Bill Text: VA HJR415 | 2020 | Regular Session | Enrolled


Bill Title: Celebrating the life of Dr. Reginald Dennin Butler.

Spectrum: Partisan Bill (Democrat 1-0)

Status: (Passed) 2020-03-05 - Bill text as passed House and Senate (HJ415ER) [HJR415 Detail]

Download: Virginia-2020-HJR415-Enrolled.html

HOUSE JOINT RESOLUTION NO. 415
Celebrating the life of Dr. Reginald Dennin Butler.

 

Agreed to by the House of Delegates, March 3, 2020
Agreed to by the Senate, March 5, 2020
 

WHEREAS, Dr. Reginald Dennin Butler, a professor of history at the University of Virginia and former director of the university's Carter G. Woodson Institute for African American and African Studies, died on July 5, 2019; and

WHEREAS, as a young man, Dr. Reginald Butler was active in the struggle for social justice both in Washington state and nationally, joining the Student Non-Violent Coordinating Committee and canvassing for voters in Mississippi; and

WHEREAS, Dr.
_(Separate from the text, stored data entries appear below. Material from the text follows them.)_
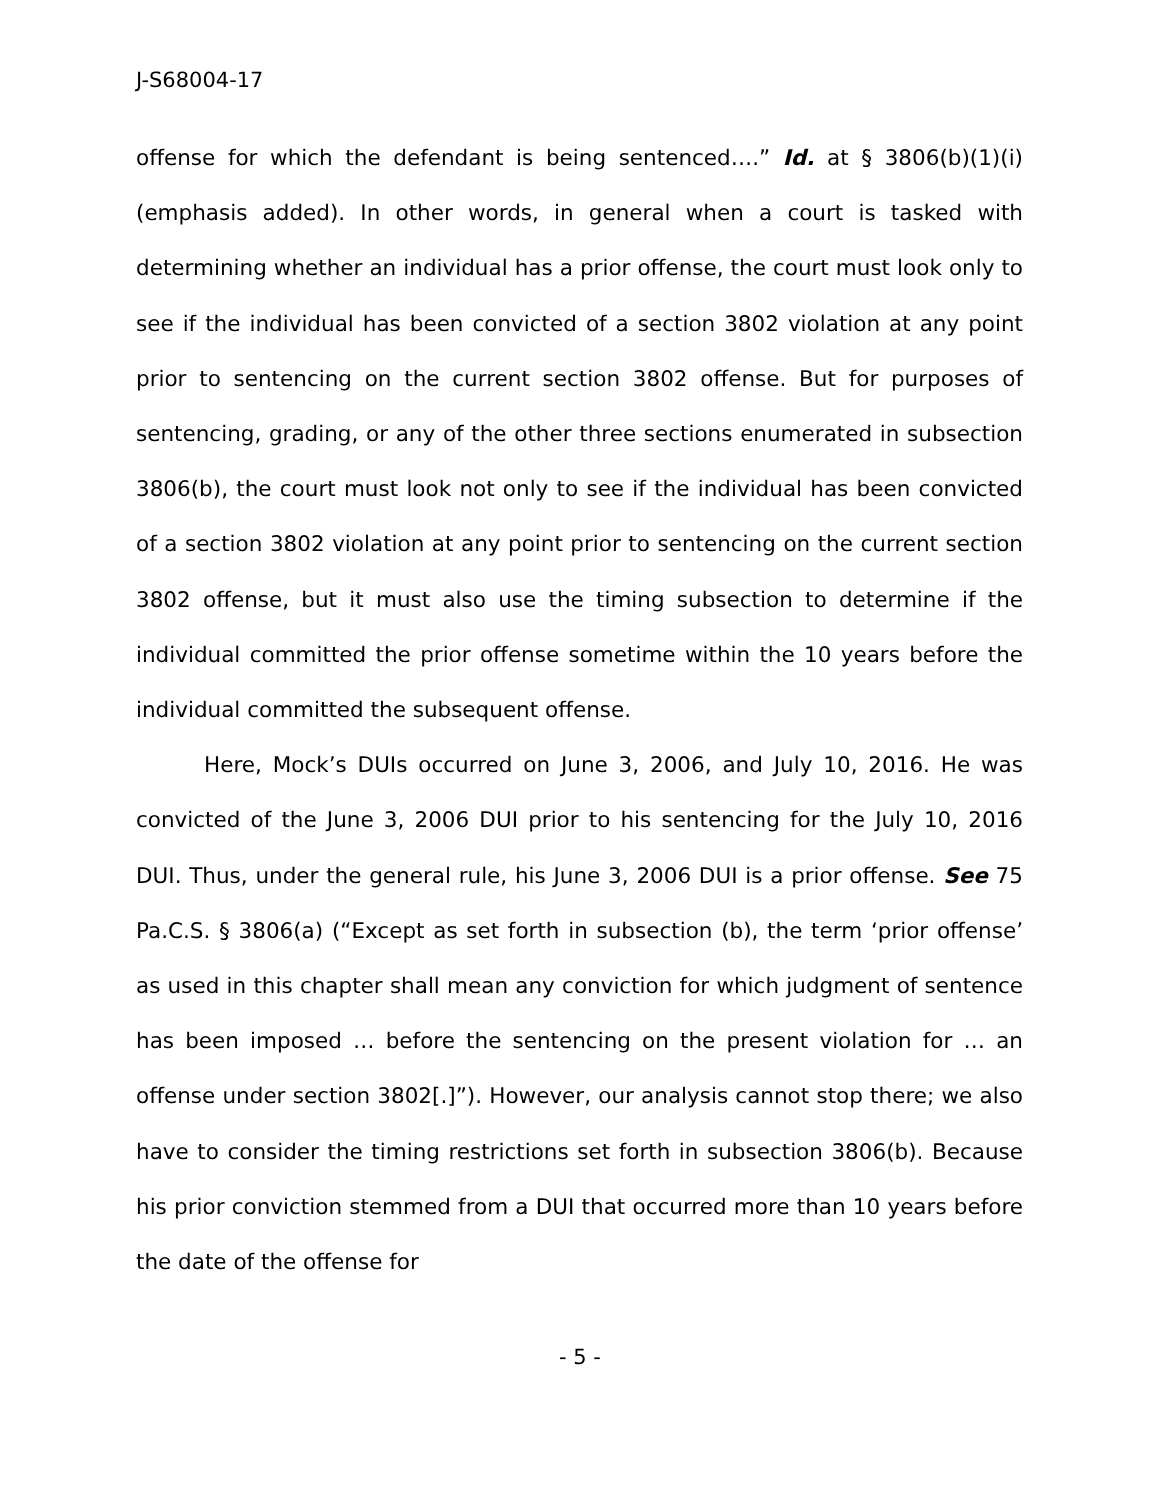J-S68004-17
offense for which the defendant is being sentenced….” Id. at § 3806(b)(1)(i) (emphasis added). In other words, in general when a court is tasked with determining whether an individual has a prior offense, the court must look only to see if the individual has been convicted of a section 3802 violation at any point prior to sentencing on the current section 3802 offense. But for purposes of sentencing, grading, or any of the other three sections enumerated in subsection 3806(b), the court must look not only to see if the individual has been convicted of a section 3802 violation at any point prior to sentencing on the current section 3802 offense, but it must also use the timing subsection to determine if the individual committed the prior offense sometime within the 10 years before the individual committed the subsequent offense.
Here, Mock’s DUIs occurred on June 3, 2006, and July 10, 2016. He was convicted of the June 3, 2006 DUI prior to his sentencing for the July 10, 2016 DUI. Thus, under the general rule, his June 3, 2006 DUI is a prior offense. See 75 Pa.C.S. § 3806(a) (“Except as set forth in subsection (b), the term ‘prior offense’ as used in this chapter shall mean any conviction for which judgment of sentence has been imposed … before the sentencing on the present violation for … an offense under section 3802[.]”). However, our analysis cannot stop there; we also have to consider the timing restrictions set forth in subsection 3806(b). Because his prior conviction stemmed from a DUI that occurred more than 10 years before the date of the offense for
- 5 -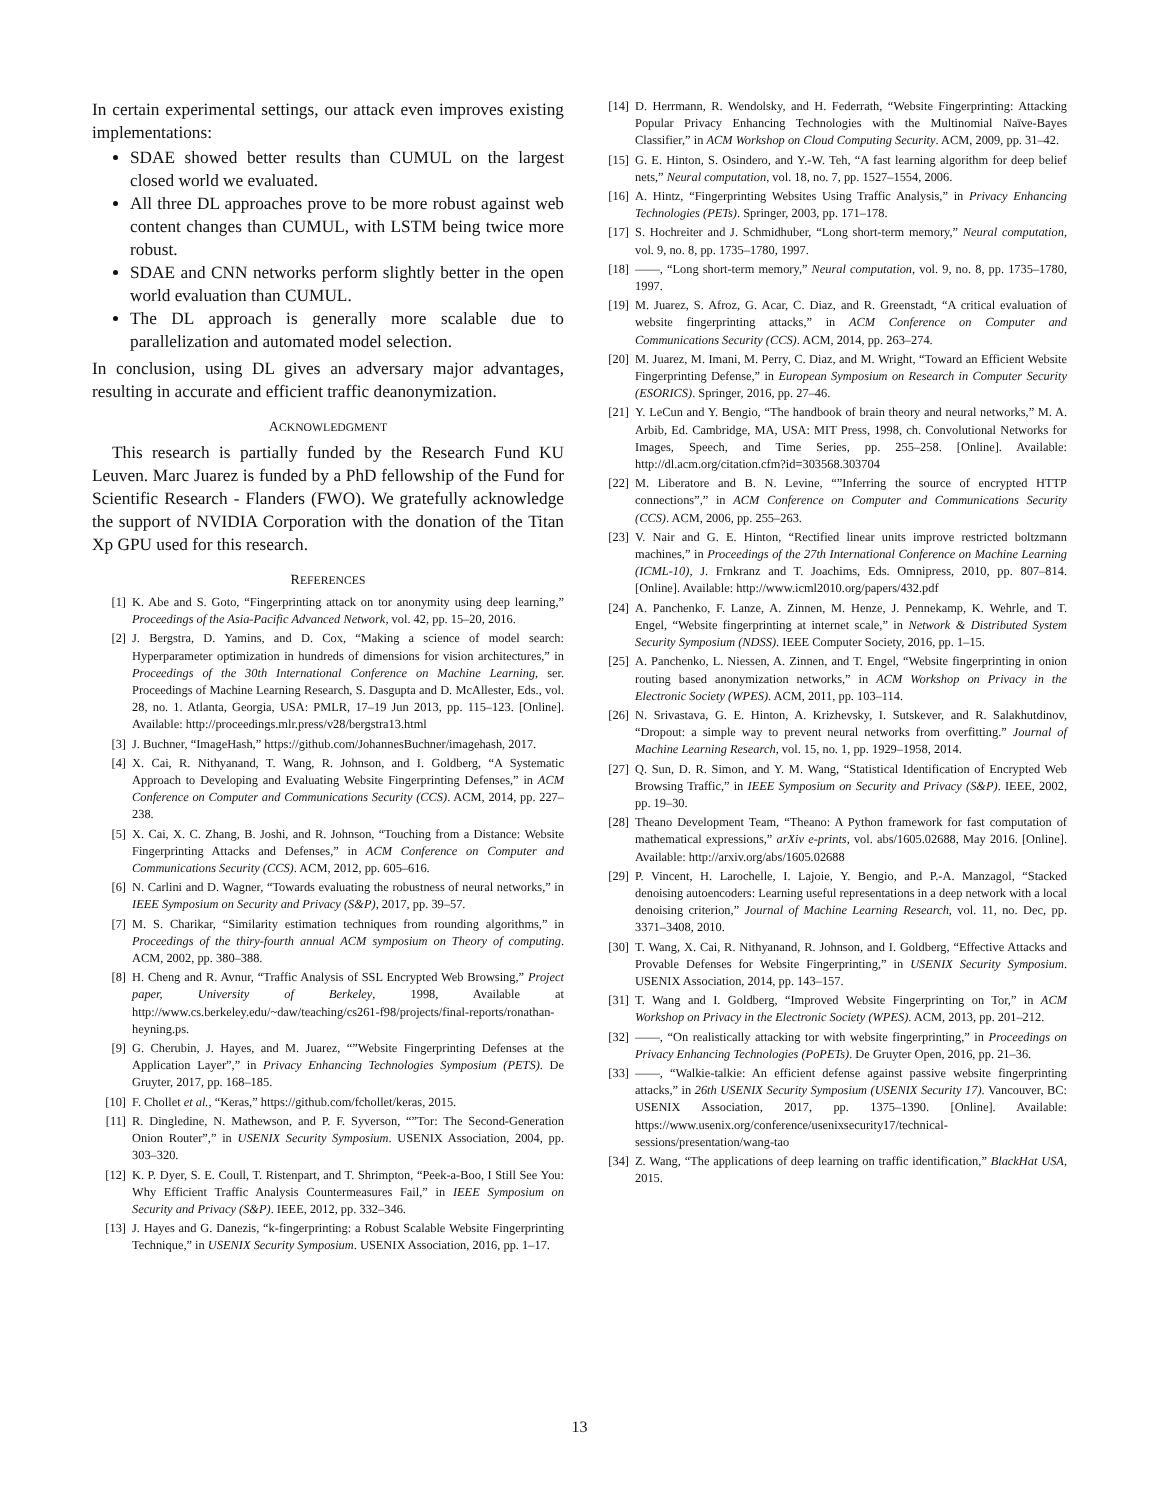In certain experimental settings, our attack even improves existing implementations:
SDAE showed better results than CUMUL on the largest closed world we evaluated.
All three DL approaches prove to be more robust against web content changes than CUMUL, with LSTM being twice more robust.
SDAE and CNN networks perform slightly better in the open world evaluation than CUMUL.
The DL approach is generally more scalable due to parallelization and automated model selection.
In conclusion, using DL gives an adversary major advantages, resulting in accurate and efficient traffic deanonymization.
ACKNOWLEDGMENT
This research is partially funded by the Research Fund KU Leuven. Marc Juarez is funded by a PhD fellowship of the Fund for Scientific Research - Flanders (FWO). We gratefully acknowledge the support of NVIDIA Corporation with the donation of the Titan Xp GPU used for this research.
REFERENCES
[1] K. Abe and S. Goto, “Fingerprinting attack on tor anonymity using deep learning,” Proceedings of the Asia-Pacific Advanced Network, vol. 42, pp. 15–20, 2016.
[2] J. Bergstra, D. Yamins, and D. Cox, “Making a science of model search: Hyperparameter optimization in hundreds of dimensions for vision architectures,” in Proceedings of the 30th International Conference on Machine Learning, ser. Proceedings of Machine Learning Research, S. Dasgupta and D. McAllester, Eds., vol. 28, no. 1. Atlanta, Georgia, USA: PMLR, 17–19 Jun 2013, pp. 115–123. [Online]. Available: http://proceedings.mlr.press/v28/bergstra13.html
[3] J. Buchner, “ImageHash,” https://github.com/JohannesBuchner/imagehash, 2017.
[4] X. Cai, R. Nithyanand, T. Wang, R. Johnson, and I. Goldberg, “A Systematic Approach to Developing and Evaluating Website Fingerprinting Defenses,” in ACM Conference on Computer and Communications Security (CCS). ACM, 2014, pp. 227–238.
[5] X. Cai, X. C. Zhang, B. Joshi, and R. Johnson, “Touching from a Distance: Website Fingerprinting Attacks and Defenses,” in ACM Conference on Computer and Communications Security (CCS). ACM, 2012, pp. 605–616.
[6] N. Carlini and D. Wagner, “Towards evaluating the robustness of neural networks,” in IEEE Symposium on Security and Privacy (S&P), 2017, pp. 39–57.
[7] M. S. Charikar, “Similarity estimation techniques from rounding algorithms,” in Proceedings of the thiry-fourth annual ACM symposium on Theory of computing. ACM, 2002, pp. 380–388.
[8] H. Cheng and R. Avnur, “Traffic Analysis of SSL Encrypted Web Browsing,” Project paper, University of Berkeley, 1998, Available at http://www.cs.berkeley.edu/~daw/teaching/cs261-f98/projects/final-reports/ronathan-heyning.ps.
[9] G. Cherubin, J. Hayes, and M. Juarez, “”Website Fingerprinting Defenses at the Application Layer”,” in Privacy Enhancing Technologies Symposium (PETS). De Gruyter, 2017, pp. 168–185.
[10] F. Chollet et al., “Keras,” https://github.com/fchollet/keras, 2015.
[11] R. Dingledine, N. Mathewson, and P. F. Syverson, “”Tor: The Second-Generation Onion Router”,” in USENIX Security Symposium. USENIX Association, 2004, pp. 303–320.
[12] K. P. Dyer, S. E. Coull, T. Ristenpart, and T. Shrimpton, “Peek-a-Boo, I Still See You: Why Efficient Traffic Analysis Countermeasures Fail,” in IEEE Symposium on Security and Privacy (S&P). IEEE, 2012, pp. 332–346.
[13] J. Hayes and G. Danezis, “k-fingerprinting: a Robust Scalable Website Fingerprinting Technique,” in USENIX Security Symposium. USENIX Association, 2016, pp. 1–17.
[14] D. Herrmann, R. Wendolsky, and H. Federrath, “Website Fingerprinting: Attacking Popular Privacy Enhancing Technologies with the Multinomial Naïve-Bayes Classifier,” in ACM Workshop on Cloud Computing Security. ACM, 2009, pp. 31–42.
[15] G. E. Hinton, S. Osindero, and Y.-W. Teh, “A fast learning algorithm for deep belief nets,” Neural computation, vol. 18, no. 7, pp. 1527–1554, 2006.
[16] A. Hintz, “Fingerprinting Websites Using Traffic Analysis,” in Privacy Enhancing Technologies (PETs). Springer, 2003, pp. 171–178.
[17] S. Hochreiter and J. Schmidhuber, “Long short-term memory,” Neural computation, vol. 9, no. 8, pp. 1735–1780, 1997.
[18] ——, “Long short-term memory,” Neural computation, vol. 9, no. 8, pp. 1735–1780, 1997.
[19] M. Juarez, S. Afroz, G. Acar, C. Diaz, and R. Greenstadt, “A critical evaluation of website fingerprinting attacks,” in ACM Conference on Computer and Communications Security (CCS). ACM, 2014, pp. 263–274.
[20] M. Juarez, M. Imani, M. Perry, C. Diaz, and M. Wright, “Toward an Efficient Website Fingerprinting Defense,” in European Symposium on Research in Computer Security (ESORICS). Springer, 2016, pp. 27–46.
[21] Y. LeCun and Y. Bengio, “The handbook of brain theory and neural networks,” M. A. Arbib, Ed. Cambridge, MA, USA: MIT Press, 1998, ch. Convolutional Networks for Images, Speech, and Time Series, pp. 255–258. [Online]. Available: http://dl.acm.org/citation.cfm?id=303568.303704
[22] M. Liberatore and B. N. Levine, “”Inferring the source of encrypted HTTP connections”,” in ACM Conference on Computer and Communications Security (CCS). ACM, 2006, pp. 255–263.
[23] V. Nair and G. E. Hinton, “Rectified linear units improve restricted boltzmann machines,” in Proceedings of the 27th International Conference on Machine Learning (ICML-10), J. Frnkranz and T. Joachims, Eds. Omnipress, 2010, pp. 807–814. [Online]. Available: http://www.icml2010.org/papers/432.pdf
[24] A. Panchenko, F. Lanze, A. Zinnen, M. Henze, J. Pennekamp, K. Wehrle, and T. Engel, “Website fingerprinting at internet scale,” in Network & Distributed System Security Symposium (NDSS). IEEE Computer Society, 2016, pp. 1–15.
[25] A. Panchenko, L. Niessen, A. Zinnen, and T. Engel, “Website fingerprinting in onion routing based anonymization networks,” in ACM Workshop on Privacy in the Electronic Society (WPES). ACM, 2011, pp. 103–114.
[26] N. Srivastava, G. E. Hinton, A. Krizhevsky, I. Sutskever, and R. Salakhutdinov, “Dropout: a simple way to prevent neural networks from overfitting.” Journal of Machine Learning Research, vol. 15, no. 1, pp. 1929–1958, 2014.
[27] Q. Sun, D. R. Simon, and Y. M. Wang, “Statistical Identification of Encrypted Web Browsing Traffic,” in IEEE Symposium on Security and Privacy (S&P). IEEE, 2002, pp. 19–30.
[28] Theano Development Team, “Theano: A Python framework for fast computation of mathematical expressions,” arXiv e-prints, vol. abs/1605.02688, May 2016. [Online]. Available: http://arxiv.org/abs/1605.02688
[29] P. Vincent, H. Larochelle, I. Lajoie, Y. Bengio, and P.-A. Manzagol, “Stacked denoising autoencoders: Learning useful representations in a deep network with a local denoising criterion,” Journal of Machine Learning Research, vol. 11, no. Dec, pp. 3371–3408, 2010.
[30] T. Wang, X. Cai, R. Nithyanand, R. Johnson, and I. Goldberg, “Effective Attacks and Provable Defenses for Website Fingerprinting,” in USENIX Security Symposium. USENIX Association, 2014, pp. 143–157.
[31] T. Wang and I. Goldberg, “Improved Website Fingerprinting on Tor,” in ACM Workshop on Privacy in the Electronic Society (WPES). ACM, 2013, pp. 201–212.
[32] ——, “On realistically attacking tor with website fingerprinting,” in Proceedings on Privacy Enhancing Technologies (PoPETs). De Gruyter Open, 2016, pp. 21–36.
[33] ——, “Walkie-talkie: An efficient defense against passive website fingerprinting attacks,” in 26th USENIX Security Symposium (USENIX Security 17). Vancouver, BC: USENIX Association, 2017, pp. 1375–1390. [Online]. Available: https://www.usenix.org/conference/usenixsecurity17/technical-sessions/presentation/wang-tao
[34] Z. Wang, “The applications of deep learning on traffic identification,” BlackHat USA, 2015.
13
Reginald Butler graduated from Western Washington University in 1969, earned a master's degree and a doctorate in African American colonial history from Johns Hopkins University in 1989, and joined the University of Virginia Corcoran Department of History in 1991 as a scholar of early African American history; and

WHEREAS, Dr. Reginald Butler served as director of the Carter G. Woodson Institute for African American and African Studies from 1996 to 2005, during which time he explored many emergent technologies for the study and dissemination of historical resources while developing programs, research opportunities, and initiatives for students; and

WHEREAS, Dr. Reginald Butler conducted the Chesapeake Regional Seminar in Black Studies, organizing workshops and seminars focused on new directions in research and the teaching of African American studies; he convened and coordinated the Central Virginia Social History Project, a group of area scholars examining race and ethnicity in Central Virginia from the 17th to the early 20th century; and

WHEREAS, Dr. Reginald Butler served on the Advisory Committee on African American Interpretation at Monticello, the Albemarle County home of Thomas Jefferson; and

WHEREAS, Dr. Reginald Butler will be fondly remembered and dearly missed by his children, Maya, Ishmael, Omar, and Alfred, and their families; his brother, Howard; his sister-in-law, Geri; and numerous other family members and friends; now, therefore, be it

RESOLVED by the House of Delegates, the Senate concurring, That the General Assembly hereby note with great sadness the loss of Dr. Reginald Dennin Butler, a civil rights activist and treasured professor of history at the University of Virginia; and, be it

RESOLVED FURTHER, That the Clerk of the House of Delegates prepare a copy of this resolution for presentation to the family of Dr. Reginald Dennin Butler as an expression of the General Assembly's respect for his memory.